There is nothing in the information that is readily
available in these two reports that rises to this sort of standard. The Rooms was not impaired in its
functioning. The behaviour was not
frequent or systematic, at least on Mitchelmore’s part. Nor was it as egregious
as denying someone their human rights. As
minister, he relied on advice, which he either did not receive or which was
inadequate.
Other parts of the episode might constitute mismanagement, but
it would not be Mitchelmore’s alone. It bears noting, again, that the CR’s
failure to address the obvious mismanagement by public servants that he found in
his review – such as it is – is baffling. The allegation may have been made initially
against Mitchelmore, but the CR had a duty of care to address any other
substantive failings he uncovered in the course of his investigation. That he failed to do so would arguably
constitute gross mismanagement in itself.
That the Commissioner for Legislative Standards has yet
again produced a flawed report within his area of responsibility is not a
surprise. That he has not been sacked is.
As it is, the members of the House of Assembly are now faced
with a quandary if they are serious about their jobs.
If the members of the House vote to accept the reports as
presented they will have to accept that Mitchelmore committed an act that does
not rise to any reasonable definition of gross mismanagement. If they accept that he has committed such an
act, then they must accept he did it alone despite evidence that others are at
the very least equally culpable. Then they must also accept that the punishment
for such an offence is far below the standard one ought to expect. And in the
process, they will endorse reports that are, by any reasonable measure, far
below the standards that should come from an office as important as that of the
Citizen’s Representative and that of the Commissioner of Legislative Standards.
Individual members of the House, particularly Dwight Ball
and Chris Mitchelmore, would have to accept findings that are contrary to their
stated position. Mitchelmore says Ball
offered Foote the job. Ball maintains he
had nothing to do with the whole business.
Since the Citizens Representative deliberately - and inexcusably - failed
to interview Ball on a matter central to the allegations against Mitchelmore, there
is no satisfactory answer to a central question of this controversy.

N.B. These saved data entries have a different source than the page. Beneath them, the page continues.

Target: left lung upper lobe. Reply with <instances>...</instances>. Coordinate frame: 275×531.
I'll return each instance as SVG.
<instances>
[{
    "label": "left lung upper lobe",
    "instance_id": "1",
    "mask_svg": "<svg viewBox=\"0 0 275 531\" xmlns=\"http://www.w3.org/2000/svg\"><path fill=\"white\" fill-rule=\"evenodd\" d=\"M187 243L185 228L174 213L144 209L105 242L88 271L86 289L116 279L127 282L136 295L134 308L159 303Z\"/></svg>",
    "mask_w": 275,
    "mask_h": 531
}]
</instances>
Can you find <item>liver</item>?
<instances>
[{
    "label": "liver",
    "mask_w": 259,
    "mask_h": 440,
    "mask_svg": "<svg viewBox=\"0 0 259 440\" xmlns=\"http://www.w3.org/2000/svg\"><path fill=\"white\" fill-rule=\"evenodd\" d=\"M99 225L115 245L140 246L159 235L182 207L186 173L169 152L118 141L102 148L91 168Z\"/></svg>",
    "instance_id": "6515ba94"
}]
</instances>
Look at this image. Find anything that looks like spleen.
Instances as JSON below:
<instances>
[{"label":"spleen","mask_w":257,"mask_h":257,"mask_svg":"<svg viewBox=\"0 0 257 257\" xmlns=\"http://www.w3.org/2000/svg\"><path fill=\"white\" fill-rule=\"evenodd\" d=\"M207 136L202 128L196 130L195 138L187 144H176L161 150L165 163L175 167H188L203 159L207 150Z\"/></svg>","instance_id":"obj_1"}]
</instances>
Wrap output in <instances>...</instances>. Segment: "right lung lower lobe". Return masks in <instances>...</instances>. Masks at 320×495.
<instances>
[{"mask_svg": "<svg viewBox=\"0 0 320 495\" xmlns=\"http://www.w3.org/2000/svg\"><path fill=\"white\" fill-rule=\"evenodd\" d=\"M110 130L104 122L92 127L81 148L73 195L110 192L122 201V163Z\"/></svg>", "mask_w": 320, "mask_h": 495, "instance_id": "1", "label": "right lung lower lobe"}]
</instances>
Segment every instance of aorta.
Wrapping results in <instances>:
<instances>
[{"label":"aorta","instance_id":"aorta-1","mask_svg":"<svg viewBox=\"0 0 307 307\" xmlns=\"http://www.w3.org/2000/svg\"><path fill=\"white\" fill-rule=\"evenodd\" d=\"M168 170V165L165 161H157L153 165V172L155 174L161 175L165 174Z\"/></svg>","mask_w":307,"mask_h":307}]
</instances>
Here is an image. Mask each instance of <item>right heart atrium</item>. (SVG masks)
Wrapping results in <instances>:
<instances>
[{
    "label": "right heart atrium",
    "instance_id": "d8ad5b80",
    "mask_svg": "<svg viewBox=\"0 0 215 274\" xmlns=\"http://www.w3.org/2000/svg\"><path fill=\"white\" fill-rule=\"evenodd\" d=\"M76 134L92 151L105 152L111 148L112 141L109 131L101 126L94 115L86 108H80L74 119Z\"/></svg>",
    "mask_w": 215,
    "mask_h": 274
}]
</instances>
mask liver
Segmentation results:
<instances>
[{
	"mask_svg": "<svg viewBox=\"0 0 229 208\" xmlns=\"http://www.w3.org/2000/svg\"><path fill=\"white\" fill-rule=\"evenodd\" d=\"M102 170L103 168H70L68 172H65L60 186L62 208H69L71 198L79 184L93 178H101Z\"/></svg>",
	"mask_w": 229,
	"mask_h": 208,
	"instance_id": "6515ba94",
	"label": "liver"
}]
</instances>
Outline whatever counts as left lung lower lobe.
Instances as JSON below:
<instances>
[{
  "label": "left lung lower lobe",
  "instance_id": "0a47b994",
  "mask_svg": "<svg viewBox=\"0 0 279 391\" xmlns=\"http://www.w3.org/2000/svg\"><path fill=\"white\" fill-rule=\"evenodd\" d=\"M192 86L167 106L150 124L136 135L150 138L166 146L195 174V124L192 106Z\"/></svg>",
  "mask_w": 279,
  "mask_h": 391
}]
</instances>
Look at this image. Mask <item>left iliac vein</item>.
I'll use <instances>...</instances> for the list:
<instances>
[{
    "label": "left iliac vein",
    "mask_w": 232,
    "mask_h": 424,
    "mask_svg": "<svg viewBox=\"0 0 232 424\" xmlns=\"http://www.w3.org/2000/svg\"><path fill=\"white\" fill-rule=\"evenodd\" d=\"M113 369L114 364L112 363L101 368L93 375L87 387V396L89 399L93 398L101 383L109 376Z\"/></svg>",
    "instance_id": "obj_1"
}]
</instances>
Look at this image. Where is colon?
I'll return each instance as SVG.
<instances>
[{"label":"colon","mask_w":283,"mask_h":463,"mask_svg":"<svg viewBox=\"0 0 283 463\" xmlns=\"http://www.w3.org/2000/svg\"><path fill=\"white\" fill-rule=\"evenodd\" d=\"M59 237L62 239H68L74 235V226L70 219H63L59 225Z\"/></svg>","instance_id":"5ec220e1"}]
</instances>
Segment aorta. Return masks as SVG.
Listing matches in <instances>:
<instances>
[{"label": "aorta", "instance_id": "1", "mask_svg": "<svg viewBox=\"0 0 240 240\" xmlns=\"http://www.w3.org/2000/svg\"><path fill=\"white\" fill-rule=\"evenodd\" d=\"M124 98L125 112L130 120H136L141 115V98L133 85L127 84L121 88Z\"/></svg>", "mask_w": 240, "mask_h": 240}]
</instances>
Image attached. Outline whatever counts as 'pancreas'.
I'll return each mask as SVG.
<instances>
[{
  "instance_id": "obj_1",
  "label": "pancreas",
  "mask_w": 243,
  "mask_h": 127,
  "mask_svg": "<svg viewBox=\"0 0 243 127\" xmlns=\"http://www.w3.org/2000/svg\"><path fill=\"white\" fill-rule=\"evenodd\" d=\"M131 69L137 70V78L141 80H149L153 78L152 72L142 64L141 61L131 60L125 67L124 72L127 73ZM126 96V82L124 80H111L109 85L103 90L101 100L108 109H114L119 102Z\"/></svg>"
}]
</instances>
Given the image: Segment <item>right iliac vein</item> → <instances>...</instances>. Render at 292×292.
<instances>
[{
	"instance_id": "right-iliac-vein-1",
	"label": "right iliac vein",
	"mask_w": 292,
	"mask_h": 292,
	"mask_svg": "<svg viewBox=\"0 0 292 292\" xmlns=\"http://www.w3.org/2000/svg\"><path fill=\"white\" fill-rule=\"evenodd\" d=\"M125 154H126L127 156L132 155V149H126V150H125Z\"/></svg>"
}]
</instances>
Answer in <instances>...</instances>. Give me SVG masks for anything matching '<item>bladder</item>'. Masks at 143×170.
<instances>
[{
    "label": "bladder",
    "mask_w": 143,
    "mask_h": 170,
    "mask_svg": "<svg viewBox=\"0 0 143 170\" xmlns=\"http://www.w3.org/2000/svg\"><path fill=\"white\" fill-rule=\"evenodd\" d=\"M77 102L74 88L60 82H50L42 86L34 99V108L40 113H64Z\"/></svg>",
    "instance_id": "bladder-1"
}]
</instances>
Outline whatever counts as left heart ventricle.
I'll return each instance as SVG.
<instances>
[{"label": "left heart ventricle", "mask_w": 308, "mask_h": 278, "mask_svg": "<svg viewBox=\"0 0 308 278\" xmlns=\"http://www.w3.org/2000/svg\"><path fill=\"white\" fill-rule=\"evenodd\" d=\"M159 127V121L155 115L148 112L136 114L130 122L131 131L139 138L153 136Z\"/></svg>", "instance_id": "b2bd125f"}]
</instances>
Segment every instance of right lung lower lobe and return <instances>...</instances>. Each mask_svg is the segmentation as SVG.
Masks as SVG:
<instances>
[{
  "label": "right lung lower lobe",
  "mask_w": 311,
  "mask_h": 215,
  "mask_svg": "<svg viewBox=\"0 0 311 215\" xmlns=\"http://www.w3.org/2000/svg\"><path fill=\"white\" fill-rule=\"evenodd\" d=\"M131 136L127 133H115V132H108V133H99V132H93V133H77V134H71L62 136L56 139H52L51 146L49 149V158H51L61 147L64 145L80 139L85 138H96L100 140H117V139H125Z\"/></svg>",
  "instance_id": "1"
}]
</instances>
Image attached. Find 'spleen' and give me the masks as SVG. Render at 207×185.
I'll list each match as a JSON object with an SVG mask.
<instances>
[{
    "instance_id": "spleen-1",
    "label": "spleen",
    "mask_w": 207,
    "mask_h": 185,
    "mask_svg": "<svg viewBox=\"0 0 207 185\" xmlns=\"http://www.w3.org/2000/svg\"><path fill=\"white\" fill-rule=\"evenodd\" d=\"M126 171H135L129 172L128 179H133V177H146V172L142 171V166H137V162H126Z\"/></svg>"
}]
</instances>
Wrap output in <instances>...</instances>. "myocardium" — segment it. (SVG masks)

The only sensible resolution to this matter is to reject
both reports and start them over again by someone else capable of undertaking
such an investigation. Unfortunately,
there is no way to do this without bringing in outsiders specifically to look
into the original allegations. A second set of reviews would have to look at
both statutory offices and the incumbents to determine if they have also failed
to carry out their responsibilities appropriately.
The sad truth is that none of this is likely to happen and those
who appear to have participated in this fiasco will stay in place. Chris Mitchelmore has been thrown under a
political bus by his boss repeatedly.
While he may survive in office for the short term, his reputation has been
destroyed.
Were Mitchelmore to quit politics, no one should blame him. This entire process has been evidence that in
provincial politics these days, one is apt to find the truth turned to chalk
and cheese made of incompetence and lies.